[Opening Provided data section]
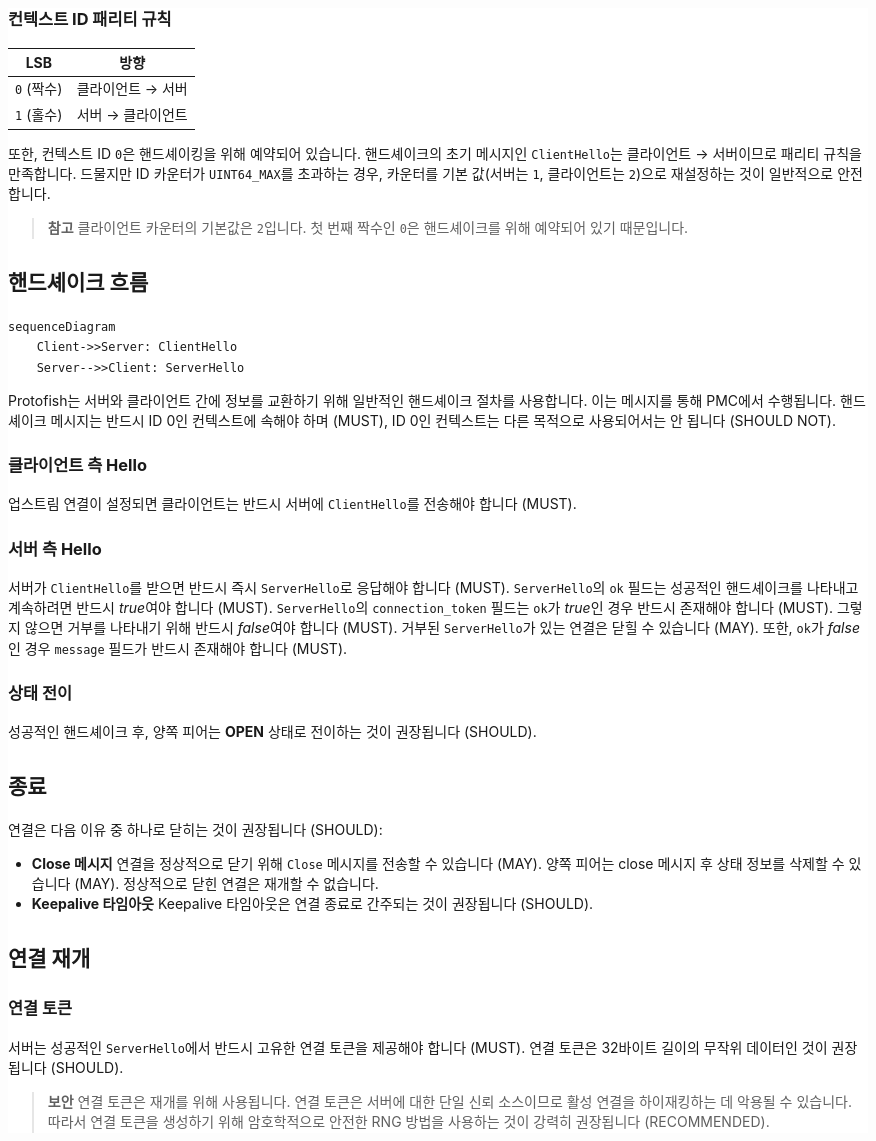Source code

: ### 컨텍스트 ID 패리티 규칙
|LSB|방향|
|-|-|
|`0` (짝수)|클라이언트 &rarr; 서버|
|`1` (홀수)|서버 &rarr; 클라이언트|

또한, 컨텍스트 ID `0`은 핸드셰이킹을 위해 예약되어 있습니다. 핸드셰이크의 초기 메시지인 `ClientHello`는 클라이언트 &rarr; 서버이므로 패리티 규칙을 만족합니다. 드물지만 ID 카운터가 `UINT64_MAX`를 초과하는 경우, 카운터를 기본 값(서버는 `1`, 클라이언트는 `2`)으로 재설정하는 것이 일반적으로 안전합니다.

> **참고** 클라이언트 카운터의 기본값은 `2`입니다. 첫 번째 짝수인 `0`은 핸드셰이크를 위해 예약되어 있기 때문입니다.

## 핸드셰이크 흐름
```mermaid
sequenceDiagram
    Client->>Server: ClientHello
    Server-->>Client: ServerHello
```

Protofish는 서버와 클라이언트 간에 정보를 교환하기 위해 일반적인 핸드셰이크 절차를 사용합니다. 이는 메시지를 통해 PMC에서 수행됩니다. 핸드셰이크 메시지는 반드시 ID 0인 컨텍스트에 속해야 하며 (MUST), ID 0인 컨텍스트는 다른 목적으로 사용되어서는 안 됩니다 (SHOULD NOT).

### 클라이언트 측 Hello
업스트림 연결이 설정되면 클라이언트는 반드시 서버에 `ClientHello`를 전송해야 합니다 (MUST).

### 서버 측 Hello
서버가 `ClientHello`를 받으면 반드시 즉시 `ServerHello`로 응답해야 합니다 (MUST). `ServerHello`의 `ok` 필드는 성공적인 핸드셰이크를 나타내고 계속하려면 반드시 *true*여야 합니다 (MUST). `ServerHello`의 `connection_token` 필드는 `ok`가 *true*인 경우 반드시 존재해야 합니다 (MUST). 그렇지 않으면 거부를 나타내기 위해 반드시 *false*여야 합니다 (MUST). 거부된 `ServerHello`가 있는 연결은 닫힐 수 있습니다 (MAY). 또한, `ok`가 *false*인 경우 `message` 필드가 반드시 존재해야 합니다 (MUST).

### 상태 전이
성공적인 핸드셰이크 후, 양쪽 피어는 **OPEN** 상태로 전이하는 것이 권장됩니다 (SHOULD).

## 종료
연결은 다음 이유 중 하나로 닫히는 것이 권장됩니다 (SHOULD):
- **Close 메시지** 연결을 정상적으로 닫기 위해 `Close` 메시지를 전송할 수 있습니다 (MAY). 양쪽 피어는 close 메시지 후 상태 정보를 삭제할 수 있습니다 (MAY). 정상적으로 닫힌 연결은 재개할 수 없습니다.
- **Keepalive 타임아웃** Keepalive 타임아웃은 연결 종료로 간주되는 것이 권장됩니다 (SHOULD).

## 연결 재개

### 연결 토큰
서버는 성공적인 `ServerHello`에서 반드시 고유한 연결 토큰을 제공해야 합니다 (MUST). 연결 토큰은 32바이트 길이의 무작위 데이터인 것이 권장됩니다 (SHOULD).

> **보안** 연결 토큰은 재개를 위해 사용됩니다. 연결 토큰은 서버에 대한 단일 신뢰 소스이므로 활성 연결을 하이재킹하는 데 악용될 수 있습니다. 따라서 연결 토큰을 생성하기 위해 암호학적으로 안전한 RNG 방법을 사용하는 것이 강력히 권장됩니다 (RECOMMENDED).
[Closing Provided data section]
**Your assignment:**
Where a line of the listing includes the word "권장됩니다", add it to the tally, and give the final number and nothing more.

**Response below:**
5